Gibbs hired a Cessna aircraft from David Howitt, the manager of the Glenforsa Hotel. The plane was a Cessna F150H, registration mark G-AVTN, painted red and white. The Cessna had been owned by Ian Hamilton since September 1975 and was kept at North Connel airport near Oban. Gibbs' private pilot's licence had expired but he told the owner of the plane that he had left his licence behind.

On the morning of 24 December 1975, Gibbs and Grainger flew from Mull to Broadford on the Isle of Skye to spend the day viewing properties. They flew back to Mull and had a dinner at the hotel that included whisky and red wine. They had just finished dinner at the Glenforsa Hotel when Gibbs decided to take a solo flight. Gibbs borrowed two powerful torches to use as landing lights for Grainger to use to guide him in.

Some guests present stated that they thought they saw two people moving torches on the runway. Others observed that Gibbs appeared to have spent an unusually long time warming up the plane's engine. Gibbs was observed to turn the plane lights off, then on, then off again. He then took off from the unlit airfield on a moonless night and, after the plane disappeared behind a line of trees, he was never seen alive again. Hotel guests realised that Gibbs was intent on making a circuit and rushed upstairs to the bar to watch the landing as the airfield was almost never used at night. The guests turned the lights off in the bar to reduce internal reflections on the glass and get better view of the night flight. Grainger stood at the end of the runway holding the torches.

After ten minutes Howitt began to worry, fearing that the Cessna had ditched, and went to try to find it. He drove the hotel's Ford Cortina through the driving sleet to try to find Gibbs. Howitt dipped the car's headlights to illuminate the water but no trace of the plane was seen. An organised search was mounted, but no trace of Gibbs or the plane was found. The search was described as huge and extended over the Christmas holiday.

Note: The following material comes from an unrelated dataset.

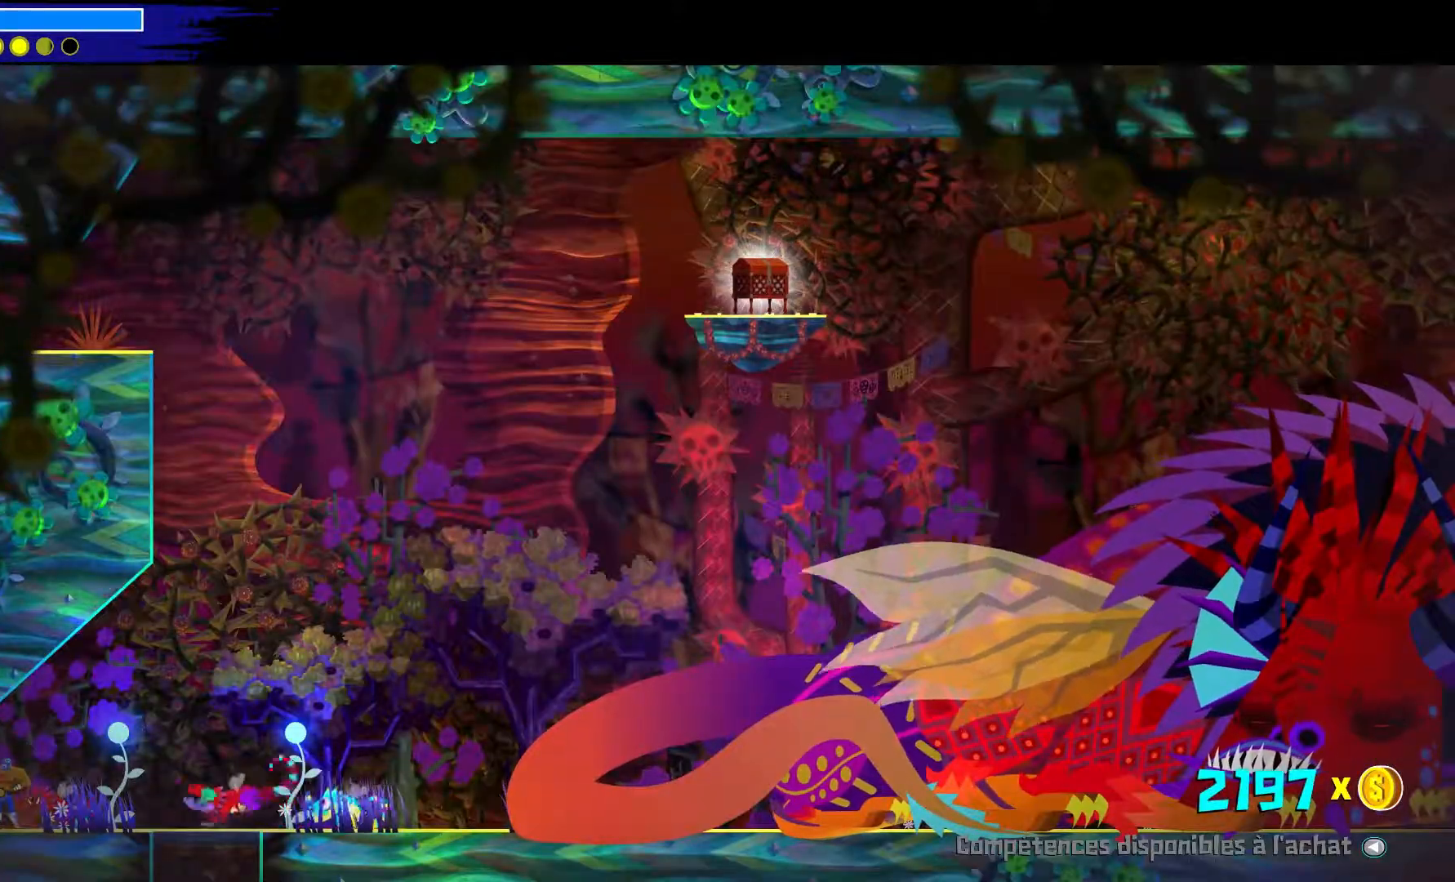
{"buttons": [], "left_stick": "center", "right_stick": "center", "events": []}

== Discovery of the body ==
In April 1976, four months after the disappearance, Gibbs' body was discovered by a local shepherd, Donald MacKinnon. The body was found lying partway up a remote hillside about 1 mi from Glenforsa Airfield. The initial search for Gibbs had passed through this area at the time of the disappearance, but nothing had been found at that time.

Gibbs' body was found lying across a fallen larch tree 400 ft up the hillside, not far from the road. Due to decomposition the only thing holding the body together was the clothing. The body was facing due north in a direction that indicated that Gibbs was walking down hill. The police had to cut a branch off the tree to remove the body.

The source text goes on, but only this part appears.